Bugünlerde çokça gündemde olan o meşhur ‘kültür savaşları’nın sığ limanından uzaklaşıp kaybettiğimiz ama her an geri gelme ihtimali olan iletişim özgürlüğünü yeniden yakalayabiliriz hissine kapılıyorum. Zira sinemadaki müzisyenlerin tutumu, yeteneği, konuşmaları ve açıklamaları bu toprağın insanına dair umudumu artırıyor. Biz her ne kadar değerini bilmesek bile; Sezen Aksu dinleyince de, Duman dinleyince de, Ceza dinleyince de, Replikas dinleyince de, Aynur dinleyince de, Selim Sesler dinleyince de veya Siya Siyabend dinleyince de daima aynı istikamete bakıyoruz. Bu çok kültürlülüğü birileri daima görmezden gelip alaşağı etmek istiyor olabilir. Hatta bunda bir noktaya kadar başarılı bile oldular. Ama günün sonunda hangimiz kötü devirlerden geçmiyoruz ki?

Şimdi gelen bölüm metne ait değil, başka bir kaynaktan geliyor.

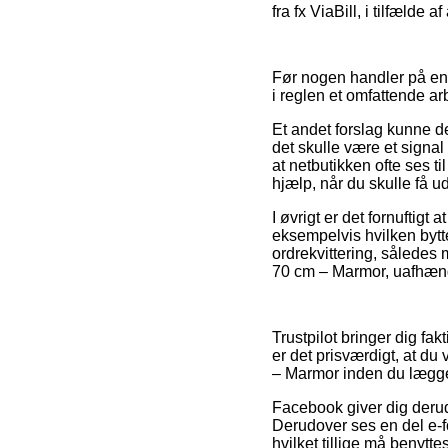
fra fx ViaBill, i tilfælde 
Før nogen handler på en i
i reglen et omfattende ar
Et andet forslag kunne de
det skulle være et signa
at netbutikken ofte ses t
hjælp, når du skulle få u
I øvrigt er det fornuftig
eksempelvis hvilken bytte
ordrekvittering, således
70 cm – Marmor, uafhængi
Trustpilot bringer dig fa
er det prisværdigt, at d
– Marmor inden du lægger
Facebook giver dig derudo
Derudover ses en del e-
hvilket tillige må benytte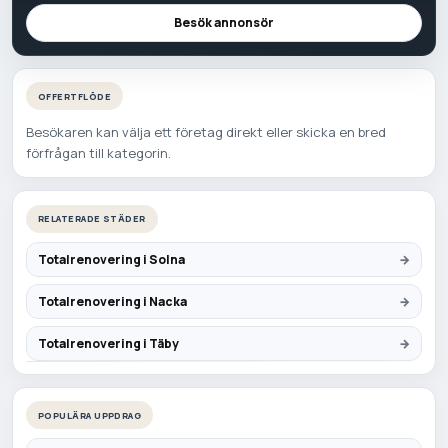
Besök annonsör
OFFERTFLÖDE
Besökaren kan välja ett företag direkt eller skicka en bred
förfrågan till kategorin.
RELATERADE STÄDER
Totalrenovering i Solna
Totalrenovering i Nacka
Totalrenovering i Täby
POPULÄRA UPPDRAG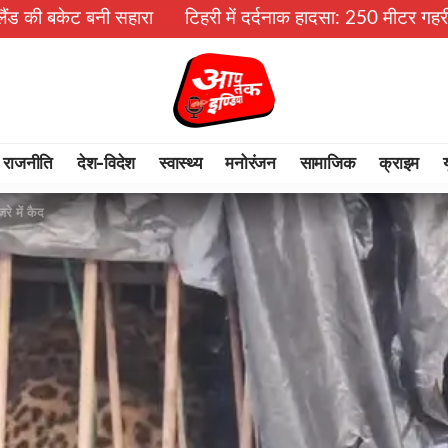
सहारा
टिहरी में दर्दनाक हादसा: 250 मीटर गहरी खाई में गिरी बोल
राजनीति
देश-विदेश
स्वास्थ्य
मनोरंजन
सामाजिक
क्राइम
े में कैद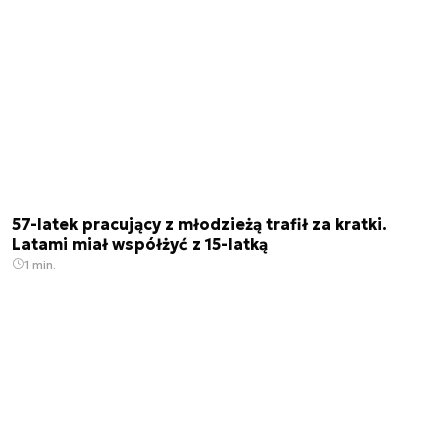
57-latek pracujący z młodzieżą trafił za kratki.
Latami miał współżyć z 15-latką
1 min.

Hangimizin hayatında inişli çıkışlı bir dolu değişim ve acı yer almıyor ki? Hangimiz sancılı devirlerin pençesinde debelenip durmuyoruz ki? İstanbul’da müzik kültürü şimdi eskisi kadar büyüleyici hissettirmese bile elbette bir gün yeniden ayağa kalkacaktır. Sonuçta Anadolu’daki binlerce yıllık hikaye anlatma geleneğinin bir devamından söz ediyoruz. Zira müzikle aynı hislerde harmanlanıp ortak kaygılarımızı ve meselelerimizi daha iyi keşfedebiliyoruz. Tahminen de bu manada toplumsal bir güzelleşmenin ve adalet arayışının en fevkalade silahıdır müzik. “İstanbul Hatırası”nı yıllar sonra izledikten sonra kaybettiklerimize üzülebiliriz ama geleceğe dair devasa bir umut da kazanıyoruz.
2020 ve Sonrası Çıkan En İyi 10 Video Oyunu: Göz Alıcı Grafikler, Heyecan Dolu Anlar
Veri politikasındaki amaçlarla sınırlı ve mevzuata uygun şekilde çerez konumlandırmaktayız. Detaylar için veri politikamızı inceleyebilirsiniz.